Provided passage:
=== Begin Enclosure ===
Search books on Amazon.com for "architect" and you will discover that the most powerful architect in America is White House deputy chief of staff Karl Rove. The Architect: Karl Rove and the Dream of Absolute Power, by James Moore and Wayne Slater, comes up as the No. 2 search result (after Lee W. Waldrep's career guide, Becoming an Architect).
Add to that Henry Kissinger's famous description of power namely, that it's the ultimate aphrodisiac and you might conclude that not only does a bald, bespectacled 56-year-old political operative rule our profession, but he's most likely to attract the nubile White House interns (oops wrong party, different administration...).
As we planned this special issue, the task of identifying the real architects of power proved difficult. We remembered that Philip Johnson whom many would consider the reigning power broker of 20th century architecture nevertheless admitted in 1983, "I am a whore and I am paid very well for building high-rise buildings." Johnson meant to shock, of course, but he was right: His clients had far more power than he ever would, a situation that's changed little since Vitruvius tried to impress the emperor Augustus with a book.
We surveyed lists of the typical superlatives biggest, best, most (and combinations thereof). We realized that these terms are relative, so that drawing meaningful insights from this wealth of information is a less-than-scientific enterprise. We consulted multiple sources: industry research powerhouses like the Greenway Group and ZweigWhite; professional organizations including the American Institute of Architects (AIA) and the Council on Tall Buildings and Urban Habitat. We also created our own rankings using Internet resources such as LexisNexis and Google. Methodology and results varied widely, depending on the source, but we could draw some general observations.
=== End Enclosure ===
Assignment:
Answer these questions from the passage on architects of power.
(a) Which book appears as the top search result on Amazon.com for "architect"?
(b) In what year did Philip Johnson make his remark about being paid well for building high-rise buildings?
(c) Which two Internet resources were used to create the authors' own rankings?
The lines that come next are not needed for anything here.

[Dataset entries]
=== Begin Enclosure ===
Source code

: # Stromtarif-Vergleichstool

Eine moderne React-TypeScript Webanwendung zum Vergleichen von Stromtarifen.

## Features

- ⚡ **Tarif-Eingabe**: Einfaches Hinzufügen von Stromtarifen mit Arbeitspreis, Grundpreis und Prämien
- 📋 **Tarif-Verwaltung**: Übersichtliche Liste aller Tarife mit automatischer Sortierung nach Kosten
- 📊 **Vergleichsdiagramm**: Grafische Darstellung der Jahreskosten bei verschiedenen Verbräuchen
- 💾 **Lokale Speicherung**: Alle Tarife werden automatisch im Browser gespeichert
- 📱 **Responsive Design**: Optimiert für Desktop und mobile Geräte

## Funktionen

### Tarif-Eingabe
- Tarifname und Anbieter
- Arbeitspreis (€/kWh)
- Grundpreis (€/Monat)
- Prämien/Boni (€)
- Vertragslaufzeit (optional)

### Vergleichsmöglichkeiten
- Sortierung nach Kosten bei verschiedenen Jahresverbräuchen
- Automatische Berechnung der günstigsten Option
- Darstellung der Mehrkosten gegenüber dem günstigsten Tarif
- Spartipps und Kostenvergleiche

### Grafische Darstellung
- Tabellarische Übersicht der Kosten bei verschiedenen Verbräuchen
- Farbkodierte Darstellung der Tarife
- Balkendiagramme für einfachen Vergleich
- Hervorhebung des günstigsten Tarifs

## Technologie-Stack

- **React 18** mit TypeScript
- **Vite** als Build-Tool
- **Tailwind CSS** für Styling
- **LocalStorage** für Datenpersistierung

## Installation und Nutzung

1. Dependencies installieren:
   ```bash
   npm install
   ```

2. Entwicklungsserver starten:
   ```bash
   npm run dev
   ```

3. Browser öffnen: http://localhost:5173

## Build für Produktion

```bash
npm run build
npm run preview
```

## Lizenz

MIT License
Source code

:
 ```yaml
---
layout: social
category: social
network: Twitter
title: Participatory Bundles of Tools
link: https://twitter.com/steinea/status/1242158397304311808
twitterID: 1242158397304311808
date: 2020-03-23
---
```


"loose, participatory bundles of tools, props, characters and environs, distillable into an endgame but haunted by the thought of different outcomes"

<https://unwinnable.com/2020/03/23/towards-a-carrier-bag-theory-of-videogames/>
=== End Enclosure ===
Solution for this problem:
(a) Lee W. Waldrep's career guide, Becoming an Architect.
(b) 1983.
(c) LexisNexis and Google.